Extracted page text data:
= Beginning of Section =
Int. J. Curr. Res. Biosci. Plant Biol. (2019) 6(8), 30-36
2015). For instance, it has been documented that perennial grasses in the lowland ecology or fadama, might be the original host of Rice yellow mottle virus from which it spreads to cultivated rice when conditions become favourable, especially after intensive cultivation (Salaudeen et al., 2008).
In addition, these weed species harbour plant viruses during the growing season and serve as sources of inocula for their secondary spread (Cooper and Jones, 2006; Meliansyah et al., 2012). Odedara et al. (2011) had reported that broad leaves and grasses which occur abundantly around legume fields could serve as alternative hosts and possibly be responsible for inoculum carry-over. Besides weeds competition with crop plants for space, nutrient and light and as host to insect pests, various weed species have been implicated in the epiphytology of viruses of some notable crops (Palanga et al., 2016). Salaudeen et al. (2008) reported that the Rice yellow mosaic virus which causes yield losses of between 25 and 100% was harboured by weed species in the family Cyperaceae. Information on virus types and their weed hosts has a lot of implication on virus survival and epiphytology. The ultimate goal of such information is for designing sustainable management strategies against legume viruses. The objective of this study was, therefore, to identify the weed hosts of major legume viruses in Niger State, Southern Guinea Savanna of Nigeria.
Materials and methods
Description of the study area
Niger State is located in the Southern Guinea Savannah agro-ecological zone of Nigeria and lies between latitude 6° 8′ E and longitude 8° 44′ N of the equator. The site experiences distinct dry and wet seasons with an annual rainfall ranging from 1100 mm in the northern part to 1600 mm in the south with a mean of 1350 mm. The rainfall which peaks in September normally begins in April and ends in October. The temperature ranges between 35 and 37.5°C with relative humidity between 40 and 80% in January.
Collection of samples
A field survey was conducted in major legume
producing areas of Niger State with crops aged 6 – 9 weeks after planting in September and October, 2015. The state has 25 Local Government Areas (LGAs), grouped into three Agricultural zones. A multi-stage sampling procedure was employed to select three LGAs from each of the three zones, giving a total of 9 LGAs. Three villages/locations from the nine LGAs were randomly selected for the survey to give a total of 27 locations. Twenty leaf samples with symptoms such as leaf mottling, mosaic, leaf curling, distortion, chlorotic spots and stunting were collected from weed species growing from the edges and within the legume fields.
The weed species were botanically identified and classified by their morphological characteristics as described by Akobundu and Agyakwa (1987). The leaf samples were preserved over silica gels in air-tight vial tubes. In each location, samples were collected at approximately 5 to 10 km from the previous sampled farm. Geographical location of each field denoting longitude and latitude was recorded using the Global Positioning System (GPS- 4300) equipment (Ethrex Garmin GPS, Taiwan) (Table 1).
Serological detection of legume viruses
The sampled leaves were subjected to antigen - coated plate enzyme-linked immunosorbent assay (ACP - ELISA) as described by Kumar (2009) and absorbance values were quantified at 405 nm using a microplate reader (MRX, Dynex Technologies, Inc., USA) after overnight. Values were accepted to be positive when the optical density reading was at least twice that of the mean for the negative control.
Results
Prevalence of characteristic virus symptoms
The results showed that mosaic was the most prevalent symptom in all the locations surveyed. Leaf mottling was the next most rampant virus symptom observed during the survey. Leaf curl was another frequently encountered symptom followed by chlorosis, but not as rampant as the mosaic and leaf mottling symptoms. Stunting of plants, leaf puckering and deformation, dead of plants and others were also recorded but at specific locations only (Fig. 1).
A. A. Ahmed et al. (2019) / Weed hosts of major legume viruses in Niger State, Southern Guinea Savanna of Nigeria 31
= End of Section =
| The problem |
Send back all of the entries exactly, with nothing missing.

| Solved problem |
Int. J. Curr. Res. Biosci. Plant Biol. (2019) 6(8), 30-36
2015). For instance, it has been documented that perennial grasses in the lowland ecology or fadama, might be the original host of Rice yellow mottle virus from which it spreads to cultivated rice when conditions become favourable, especially after intensive cultivation (Salaudeen et al., 2008).
In addition, these weed species harbour plant viruses during the growing season and serve as sources of inocula for their secondary spread (Cooper and Jones, 2006; Meliansyah et al., 2012). Odedara et al. (2011) had reported that broad leaves and grasses which occur abundantly around legume fields could serve as alternative hosts and possibly be responsible for inoculum carry-over. Besides weeds competition with crop plants for space, nutrient and light and as host to insect pests, various weed species have been implicated in the epiphytology of viruses of some notable crops (Palanga et al., 2016). Salaudeen et al. (2008) reported that the Rice yellow mosaic virus which causes yield losses of between 25 and 100% was harboured by weed species in the family Cyperaceae. Information on virus types and their weed hosts has a lot of implication on virus survival and epiphytology. The ultimate goal of such information is for designing sustainable management strategies against legume viruses. The objective of this study was, therefore, to identify the weed hosts of major legume viruses in Niger State, Southern Guinea Savanna of Nigeria.
Materials and methods
Description of the study area
Niger State is located in the Southern Guinea Savannah agro-ecological zone of Nigeria and lies between latitude 6° 8′ E and longitude 8° 44′ N of the equator. The site experiences distinct dry and wet seasons with an annual rainfall ranging from 1100 mm in the northern part to 1600 mm in the south with a mean of 1350 mm. The rainfall which peaks in September normally begins in April and ends in October. The temperature ranges between 35 and 37.5°C with relative humidity between 40 and 80% in January.
Collection of samples
A field survey was conducted in major legume
producing areas of Niger State with crops aged 6 – 9 weeks after planting in September and October, 2015. The state has 25 Local Government Areas (LGAs), grouped into three Agricultural zones. A multi-stage sampling procedure was employed to select three LGAs from each of the three zones, giving a total of 9 LGAs. Three villages/locations from the nine LGAs were randomly selected for the survey to give a total of 27 locations. Twenty leaf samples with symptoms such as leaf mottling, mosaic, leaf curling, distortion, chlorotic spots and stunting were collected from weed species growing from the edges and within the legume fields.
The weed species were botanically identified and classified by their morphological characteristics as described by Akobundu and Agyakwa (1987). The leaf samples were preserved over silica gels in air-tight vial tubes. In each location, samples were collected at approximately 5 to 10 km from the previous sampled farm. Geographical location of each field denoting longitude and latitude was recorded using the Global Positioning System (GPS- 4300) equipment (Ethrex Garmin GPS, Taiwan) (Table 1).
Serological detection of legume viruses
The sampled leaves were subjected to antigen - coated plate enzyme-linked immunosorbent assay (ACP - ELISA) as described by Kumar (2009) and absorbance values were quantified at 405 nm using a microplate reader (MRX, Dynex Technologies, Inc., USA) after overnight. Values were accepted to be positive when the optical density reading was at least twice that of the mean for the negative control.
Results
Prevalence of characteristic virus symptoms
The results showed that mosaic was the most prevalent symptom in all the locations surveyed. Leaf mottling was the next most rampant virus symptom observed during the survey. Leaf curl was another frequently encountered symptom followed by chlorosis, but not as rampant as the mosaic and leaf mottling symptoms. Stunting of plants, leaf puckering and deformation, dead of plants and others were also recorded but at specific locations only (Fig. 1).
A. A. Ahmed et al. (2019) / Weed hosts of major legume viruses in Niger State, Southern Guinea Savanna of Nigeria 31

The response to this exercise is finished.